SV40 derived replicons for persistent tissue-specific expression in replicating cells.

We have constructed SV40 derived episomic vectors for gene therapy able to undergo limited replication in human cells. In our vectors, DNA replication relies on a mutated version of the LT viral protein in which the ability to interact with p53 and pRB (and consequently its transforming activity) has been selectively eliminated. Even with a non-transforming LT, eccessive replication of SV40-derived vectors in human cells may result in target cells toxicity. In order to overcome this problem we have constructed: • “Low replication rate” vectors carrying deletions of the SV40 ORI/ses regions. • “Low copy number” vectors carrying anti-LT shRNA expression cassettes. We have achieved the tissue-specificity of our vectors in two ways, by constructing: • “Wide-range replication” vectors in which the selective expression of the transgene is driven by tissue-specific promoters. • “Restricted-range replication” vectors in which the viral LT gene is under the control of tissue-specific synthetic promoters, while the transgene expression is driven by the SV40 early promoter.
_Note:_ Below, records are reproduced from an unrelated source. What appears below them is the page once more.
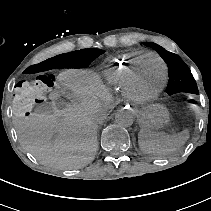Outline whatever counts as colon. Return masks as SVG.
Returning <instances> with one entry per match:
<instances>
[{
  "instance_id": "1",
  "label": "colon",
  "mask_w": 211,
  "mask_h": 211,
  "mask_svg": "<svg viewBox=\"0 0 211 211\" xmlns=\"http://www.w3.org/2000/svg\"><path fill=\"white\" fill-rule=\"evenodd\" d=\"M54 85L55 77L49 73H43L32 80L20 81L14 91V113L19 117L29 116L45 100Z\"/></svg>"
}]
</instances>
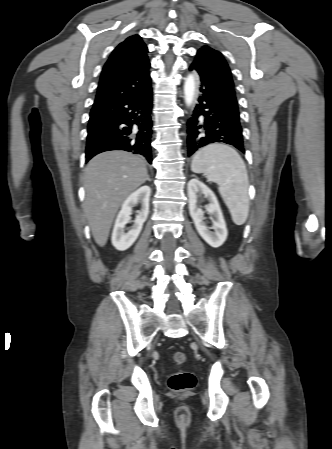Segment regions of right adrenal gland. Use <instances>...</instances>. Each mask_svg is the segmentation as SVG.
Instances as JSON below:
<instances>
[{
    "mask_svg": "<svg viewBox=\"0 0 332 449\" xmlns=\"http://www.w3.org/2000/svg\"><path fill=\"white\" fill-rule=\"evenodd\" d=\"M147 180L150 181L149 175L147 176Z\"/></svg>",
    "mask_w": 332,
    "mask_h": 449,
    "instance_id": "2a0ac1e0",
    "label": "right adrenal gland"
}]
</instances>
In both cases, the tissue-specificity of our vectors depends on short synthetic modular promoters, obtained by polymerization of naturally occourring cis-acting elements. In the most successful constructs we have combined the binding domains for tissue-specific and cell-cycle-specific transcription factors, thus obtaining promoters that are selectively active in replicating cells (regenerating tissues, stem cells and tumor cells).